Brad Wright of Brooklyn Park is a 34-year-old father of four, a north Minneapolis native who knows firsthand how being part of what he calls an "overpoliced, underbanked" community can lead Black men into the criminal justice system at disproportionate rates.
So Wright is taking action. He and two partners have created a new public benefit corporation called Vonzella, which aims to upend the cash bail industry by offering bail insurance.
In more affluent communities, people may not think of cash bail, where one posts an appointed amount of money to be released from jail, as a tool that hurts underprivileged communities.
But that ignores the complexities of a criminal justice system that disproportionately affects people of color, particularly Black males in poorer neighborhoods who studies show are overpoliced and arrested for minor offenses in far higher numbers.
A 2019 American Civil Liberties Union (ACLU) study, for example, found that Blacks are arrested for violating marijuana possession laws nearly four times more frequently than whites, despite comparable usage rates of marijuana in the two populations.

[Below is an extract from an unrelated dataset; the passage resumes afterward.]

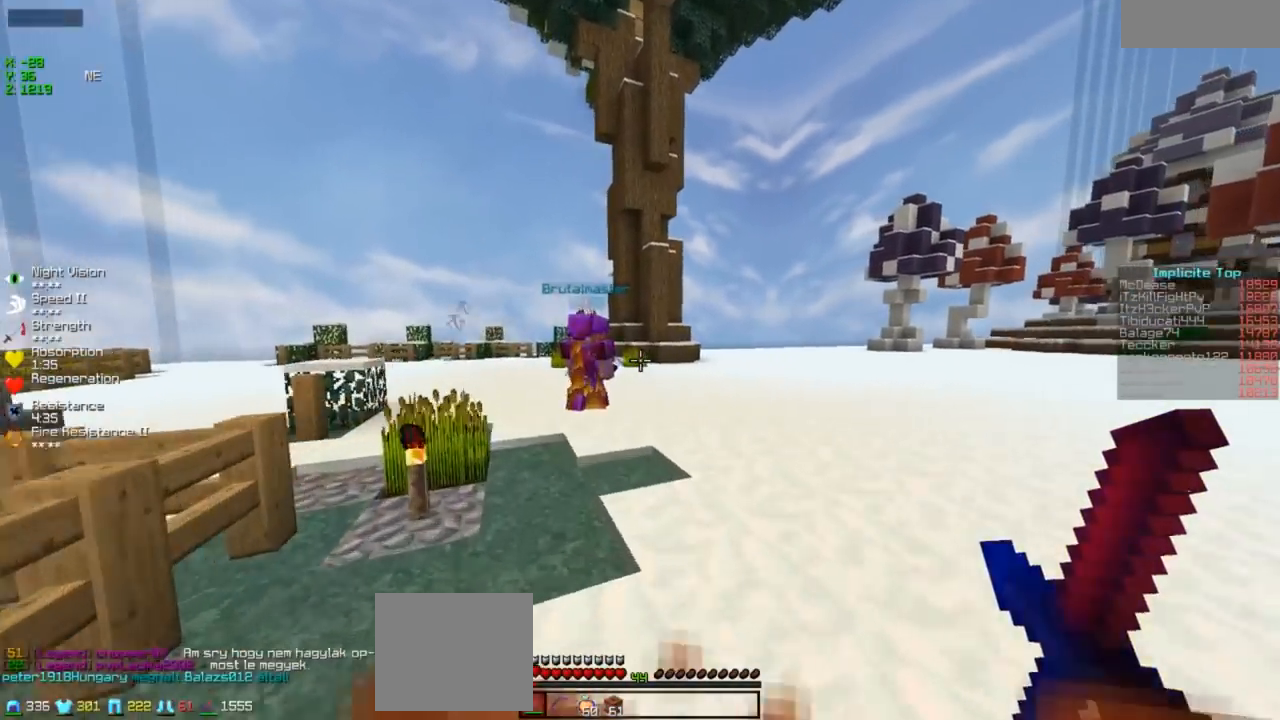
{"keys": ["w"], "events": []}
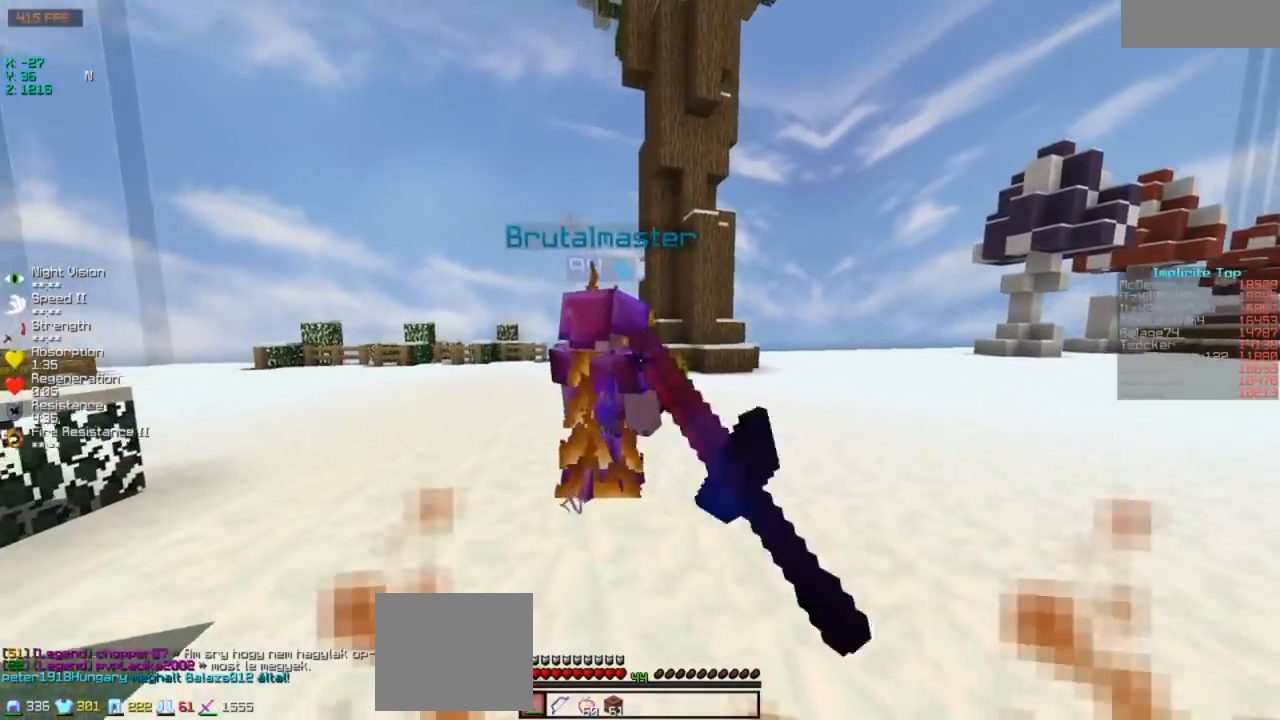
{"keys": [], "events": [[383, "w", "up"]]}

A 2017 ACLU study found that Blacks in Minnesota are imprisoned at a rate 10 times higher than whites.
Someone without the financial means to post bail has to await trial while sitting in jail. And that leads some people to decide to plead guilty to lower charges just to avoid longer prison sentences or to get probation — a decision can follow them throughout life.

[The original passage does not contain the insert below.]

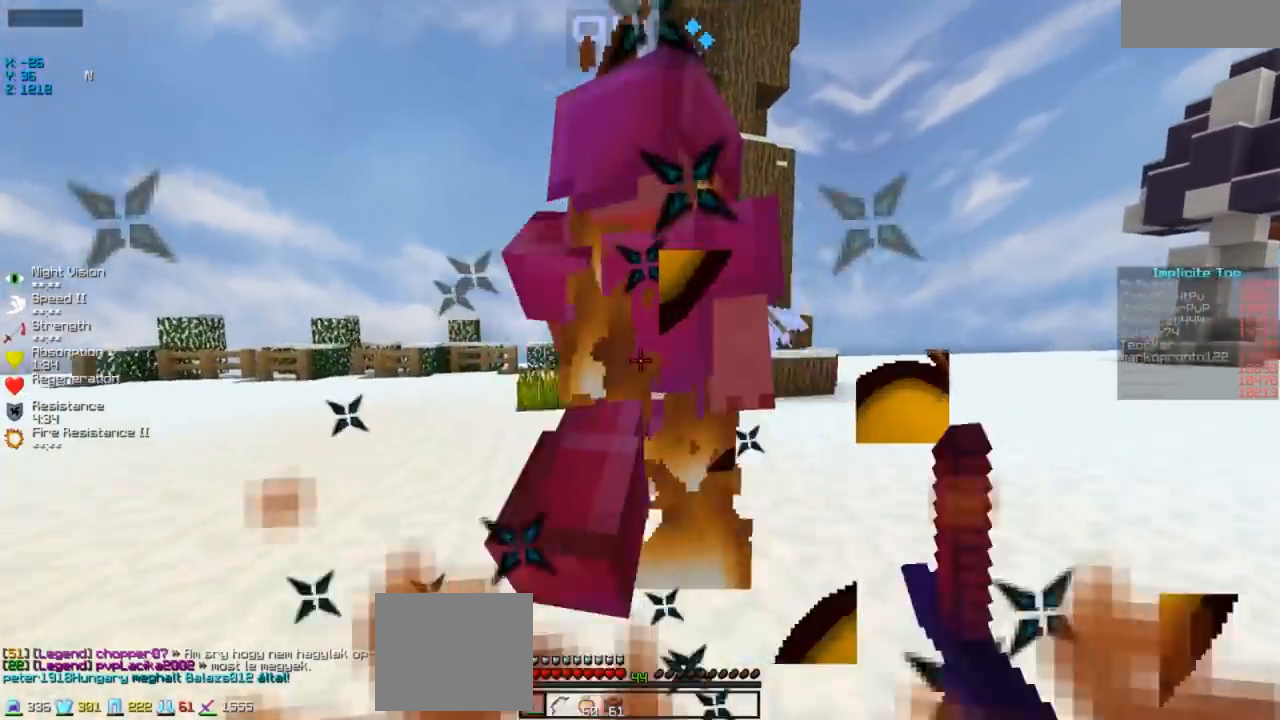
{"keys": ["w"], "events": [[33, "w", "down"]]}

Wright points to a couple of childhood friends who were found with two Vicodin pills. They had just turned 18. They were scared of jail. They didn't have bail money. When prosecutors offered a deal, they pleaded guilty to drug possession and received probation — not knowing that being tagged as felons would chase them throughout life, their criminal record making it harder to get a job and more likely they'd end up back in jail.